Output only the lines that run from the line holding "adult woman ([222, 149, 243, 195]) 5.14 -0.09" to the end of the data below, including both ends, without any pictures.

(Available records)

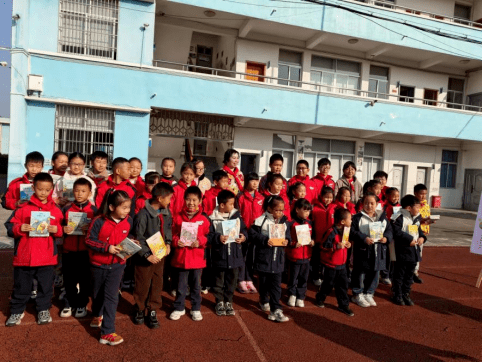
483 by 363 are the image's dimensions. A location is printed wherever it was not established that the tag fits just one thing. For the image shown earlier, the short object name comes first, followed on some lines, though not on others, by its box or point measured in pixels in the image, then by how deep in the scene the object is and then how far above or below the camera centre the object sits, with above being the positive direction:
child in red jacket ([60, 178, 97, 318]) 3.41 -1.00
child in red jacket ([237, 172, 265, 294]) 4.48 -0.58
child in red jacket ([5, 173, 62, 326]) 3.18 -0.92
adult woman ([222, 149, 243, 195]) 5.14 -0.09
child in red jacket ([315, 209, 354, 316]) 3.97 -1.03
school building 9.46 +2.58
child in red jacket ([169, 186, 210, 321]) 3.50 -0.94
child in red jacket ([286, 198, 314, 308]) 4.01 -1.04
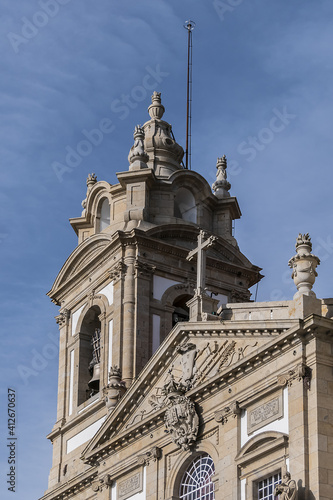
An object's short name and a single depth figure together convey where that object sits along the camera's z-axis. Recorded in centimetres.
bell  4281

(End Available records)

Answer area -
adult woman ([222, 149, 243, 195]) 5.14 -0.09
child in red jacket ([315, 209, 354, 316]) 3.97 -1.03
school building 9.46 +2.58
child in red jacket ([169, 186, 210, 321]) 3.50 -0.94
child in red jacket ([286, 198, 314, 308]) 4.01 -1.04
An object's short name and a single depth figure together convey where that object sits along the camera's z-axis. Recorded in centimetres.
bell  4281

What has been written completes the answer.